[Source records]
--- START ---

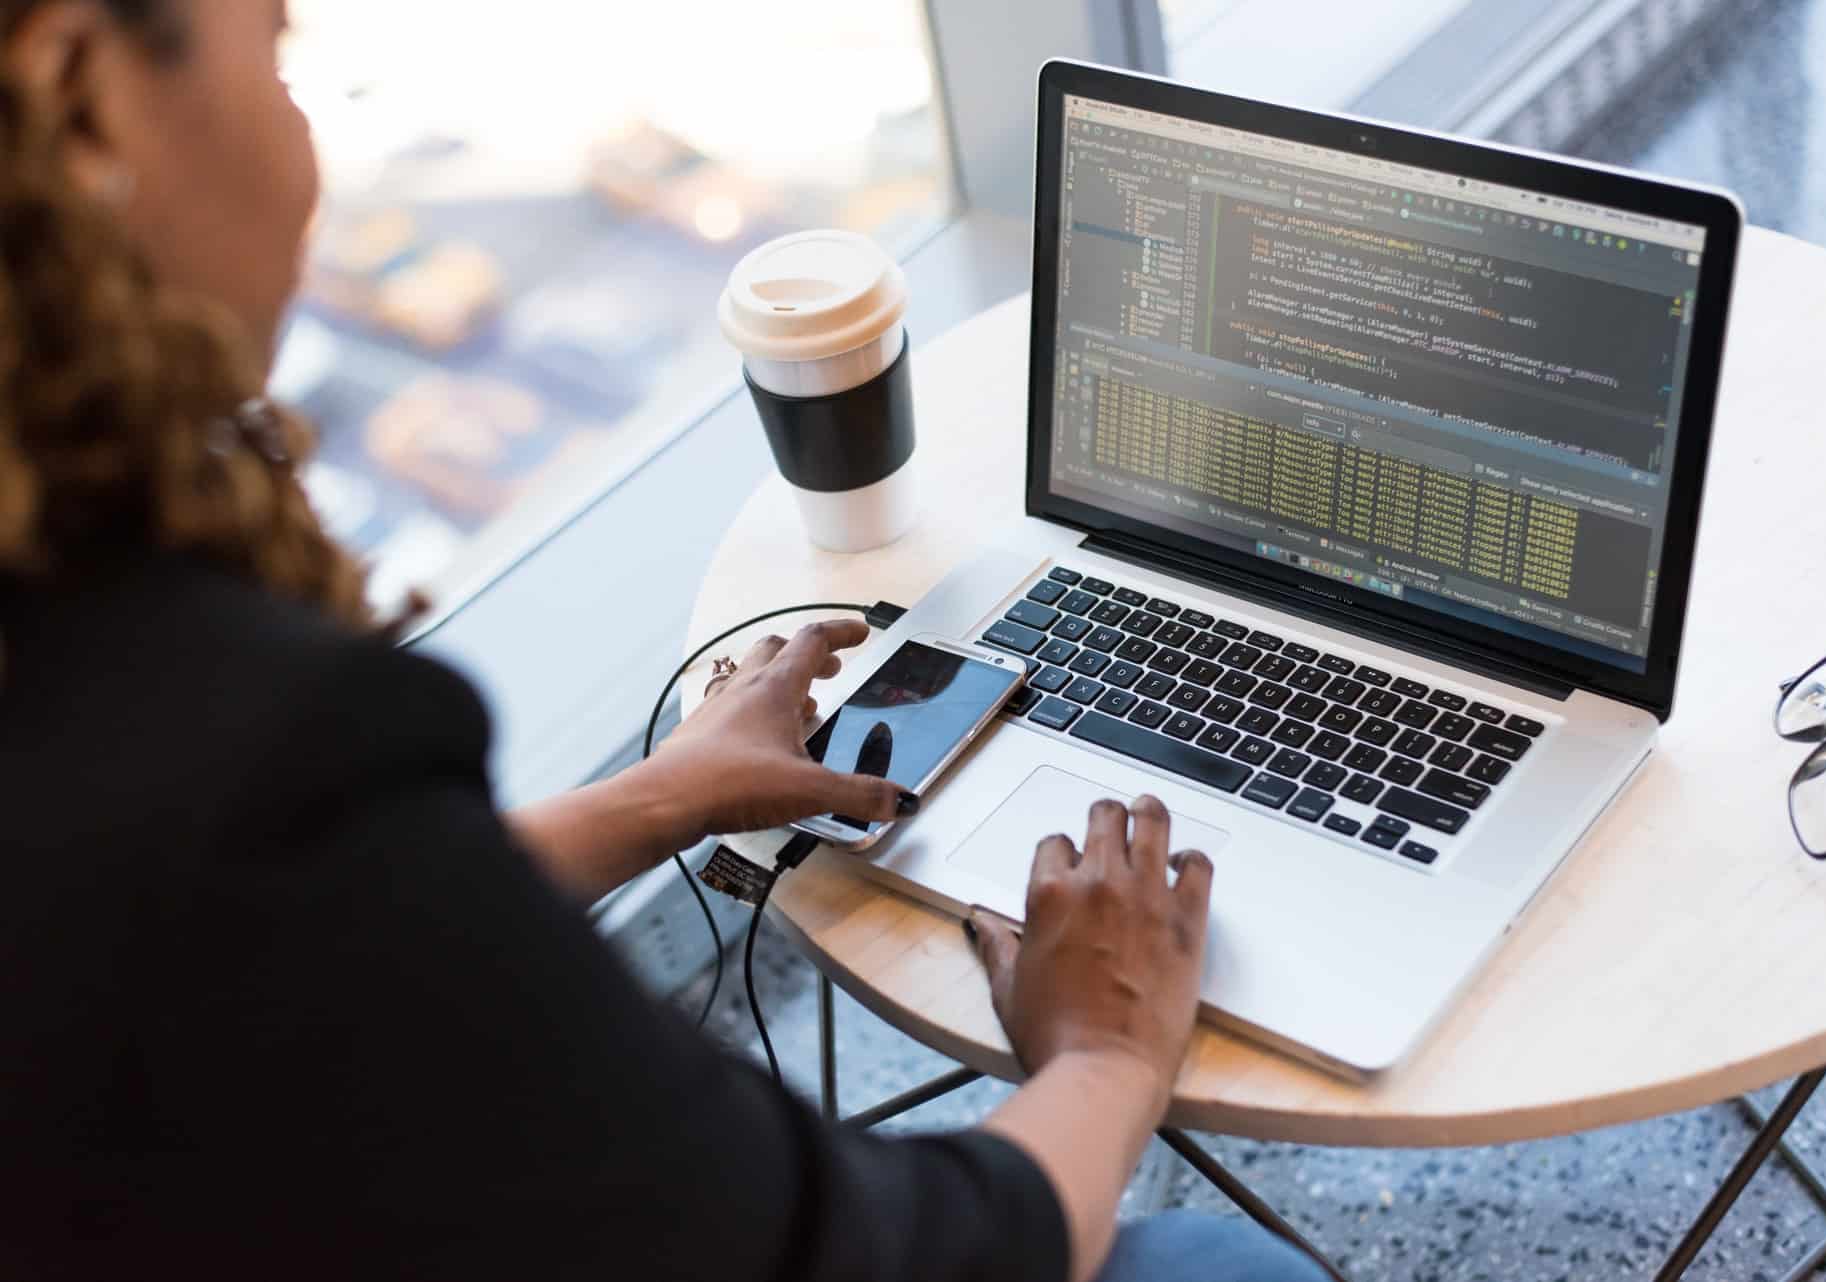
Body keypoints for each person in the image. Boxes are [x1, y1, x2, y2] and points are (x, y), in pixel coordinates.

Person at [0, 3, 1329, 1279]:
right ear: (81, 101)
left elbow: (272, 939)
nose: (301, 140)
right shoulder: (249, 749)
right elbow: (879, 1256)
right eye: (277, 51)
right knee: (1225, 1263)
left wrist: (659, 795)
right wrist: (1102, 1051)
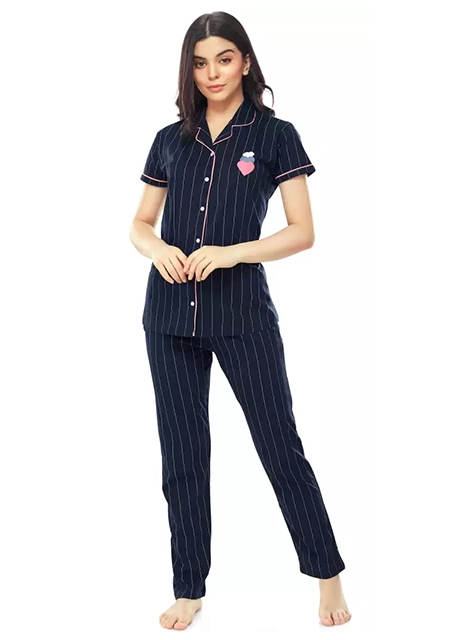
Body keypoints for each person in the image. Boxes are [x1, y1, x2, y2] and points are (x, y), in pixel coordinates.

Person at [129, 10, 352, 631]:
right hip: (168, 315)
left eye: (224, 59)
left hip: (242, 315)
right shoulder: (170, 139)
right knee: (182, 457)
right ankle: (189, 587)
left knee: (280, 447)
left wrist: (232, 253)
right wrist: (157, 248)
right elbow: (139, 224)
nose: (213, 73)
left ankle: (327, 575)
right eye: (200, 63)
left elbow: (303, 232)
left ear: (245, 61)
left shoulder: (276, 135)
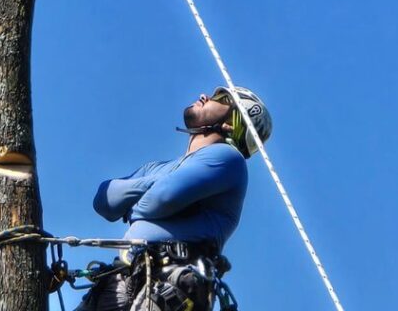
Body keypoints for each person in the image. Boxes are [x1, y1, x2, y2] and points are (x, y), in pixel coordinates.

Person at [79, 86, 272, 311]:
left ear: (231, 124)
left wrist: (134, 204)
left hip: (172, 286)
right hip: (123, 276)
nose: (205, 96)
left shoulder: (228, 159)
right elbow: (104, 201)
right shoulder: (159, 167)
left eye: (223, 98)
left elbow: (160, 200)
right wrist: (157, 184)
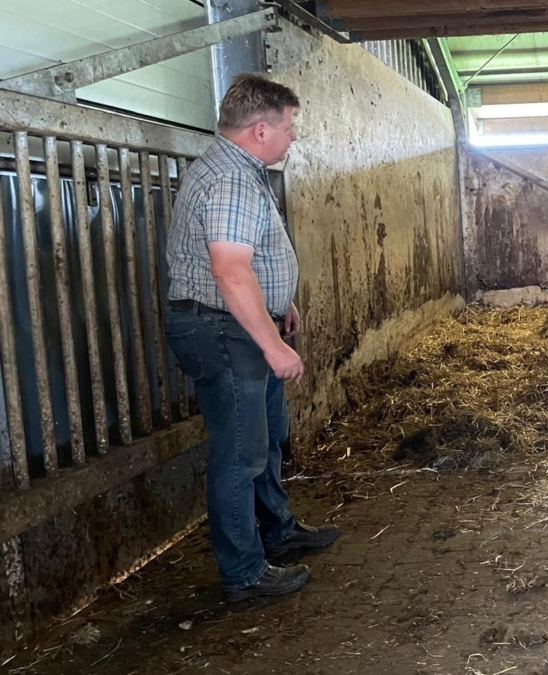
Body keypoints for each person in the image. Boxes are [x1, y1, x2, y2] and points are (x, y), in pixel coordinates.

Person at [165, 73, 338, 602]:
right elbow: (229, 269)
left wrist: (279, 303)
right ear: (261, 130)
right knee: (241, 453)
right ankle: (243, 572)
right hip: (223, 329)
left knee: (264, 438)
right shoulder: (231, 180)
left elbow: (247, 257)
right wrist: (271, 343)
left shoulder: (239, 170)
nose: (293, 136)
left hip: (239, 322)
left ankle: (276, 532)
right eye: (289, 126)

--- END ---
--- START ---

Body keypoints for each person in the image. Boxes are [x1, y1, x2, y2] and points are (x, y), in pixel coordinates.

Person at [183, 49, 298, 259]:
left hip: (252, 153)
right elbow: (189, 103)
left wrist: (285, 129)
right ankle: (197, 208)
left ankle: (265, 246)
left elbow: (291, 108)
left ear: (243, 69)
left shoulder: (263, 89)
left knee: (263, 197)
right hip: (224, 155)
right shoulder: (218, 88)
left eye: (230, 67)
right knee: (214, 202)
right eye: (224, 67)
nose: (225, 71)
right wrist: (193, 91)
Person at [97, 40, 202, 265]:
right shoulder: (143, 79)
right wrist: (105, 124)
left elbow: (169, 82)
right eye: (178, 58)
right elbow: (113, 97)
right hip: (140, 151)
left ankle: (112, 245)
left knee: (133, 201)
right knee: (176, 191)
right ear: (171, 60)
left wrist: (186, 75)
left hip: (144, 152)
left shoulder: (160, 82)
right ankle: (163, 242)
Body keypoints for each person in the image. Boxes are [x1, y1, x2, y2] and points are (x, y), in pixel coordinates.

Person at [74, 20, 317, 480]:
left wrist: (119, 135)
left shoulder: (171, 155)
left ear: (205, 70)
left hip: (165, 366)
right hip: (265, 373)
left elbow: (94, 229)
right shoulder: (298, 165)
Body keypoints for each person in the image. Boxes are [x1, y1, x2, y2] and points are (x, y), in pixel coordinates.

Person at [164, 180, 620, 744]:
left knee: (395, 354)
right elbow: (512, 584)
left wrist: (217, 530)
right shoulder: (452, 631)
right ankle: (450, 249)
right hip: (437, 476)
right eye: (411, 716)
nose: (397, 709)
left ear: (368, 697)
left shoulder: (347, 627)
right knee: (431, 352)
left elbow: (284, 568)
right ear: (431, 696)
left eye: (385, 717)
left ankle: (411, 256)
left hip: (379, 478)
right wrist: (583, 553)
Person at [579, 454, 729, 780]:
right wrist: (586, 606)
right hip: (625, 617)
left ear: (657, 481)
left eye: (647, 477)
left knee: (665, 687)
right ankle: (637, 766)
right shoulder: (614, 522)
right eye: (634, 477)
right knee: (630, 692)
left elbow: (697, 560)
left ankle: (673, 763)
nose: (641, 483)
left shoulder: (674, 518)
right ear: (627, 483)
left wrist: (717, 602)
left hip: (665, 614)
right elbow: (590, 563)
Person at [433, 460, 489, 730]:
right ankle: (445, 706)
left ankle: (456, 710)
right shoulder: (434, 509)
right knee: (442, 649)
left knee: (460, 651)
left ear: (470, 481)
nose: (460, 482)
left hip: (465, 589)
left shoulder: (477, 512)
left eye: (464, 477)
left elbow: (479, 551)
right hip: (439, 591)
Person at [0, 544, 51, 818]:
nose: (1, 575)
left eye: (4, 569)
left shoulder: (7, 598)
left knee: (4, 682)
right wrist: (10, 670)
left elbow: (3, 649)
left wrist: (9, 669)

--- END ---
--- START ---

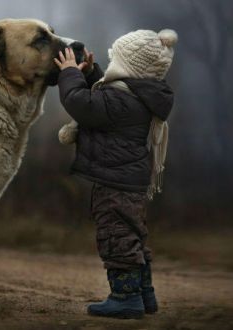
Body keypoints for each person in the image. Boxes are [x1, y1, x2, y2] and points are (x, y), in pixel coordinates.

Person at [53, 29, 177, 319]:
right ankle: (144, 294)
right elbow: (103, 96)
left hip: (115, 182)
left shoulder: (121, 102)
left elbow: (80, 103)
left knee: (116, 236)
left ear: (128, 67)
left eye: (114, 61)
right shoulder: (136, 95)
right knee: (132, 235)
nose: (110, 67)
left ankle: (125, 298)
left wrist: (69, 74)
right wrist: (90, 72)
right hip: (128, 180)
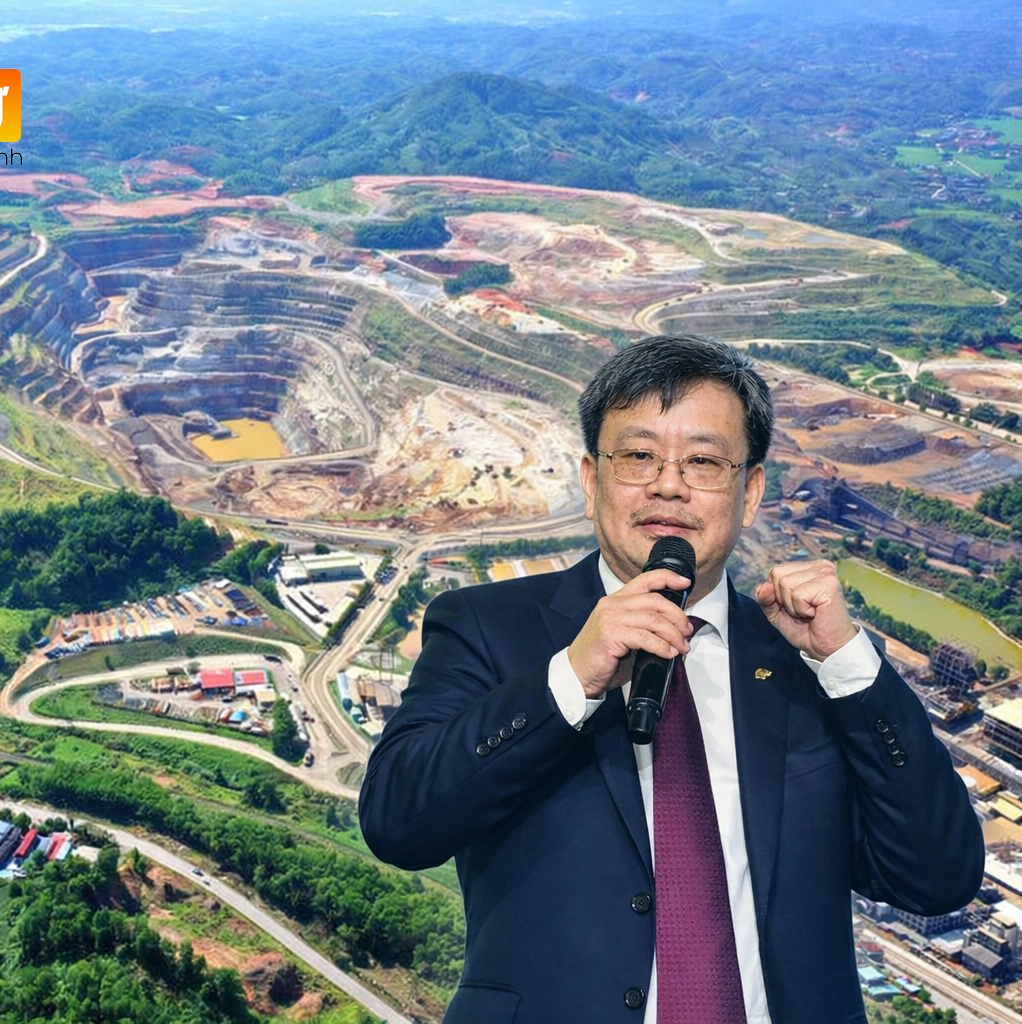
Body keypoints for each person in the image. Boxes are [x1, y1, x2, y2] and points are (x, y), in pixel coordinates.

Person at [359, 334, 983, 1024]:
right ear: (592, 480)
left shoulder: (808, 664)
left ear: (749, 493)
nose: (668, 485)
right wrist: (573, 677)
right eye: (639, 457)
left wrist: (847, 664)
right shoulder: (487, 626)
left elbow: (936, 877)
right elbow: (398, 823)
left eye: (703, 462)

--- END ---

_What the task requires:_ Drop the pictures; return the lines above from the line containing "right shoulder: (136, 95)" to the line containing "left eye: (703, 462)", both included, exactly.

_Written solution:_
right shoulder: (136, 95)
right knee: (132, 235)
nose: (110, 67)
left ankle: (125, 298)
left wrist: (69, 74)
right wrist: (90, 72)
right hip: (128, 180)
Body keypoints for each person in the image. Boxes are [x1, y1, x2, y2] and points are (x, y), in pixel coordinates.

Person at [359, 334, 983, 1024]:
right ear: (592, 480)
left shoulder: (808, 664)
left ear: (749, 493)
nose: (668, 485)
right wrist: (573, 677)
right eye: (639, 457)
left wrist: (847, 664)
right shoulder: (487, 626)
left elbow: (936, 877)
right elbow: (398, 823)
left eye: (703, 462)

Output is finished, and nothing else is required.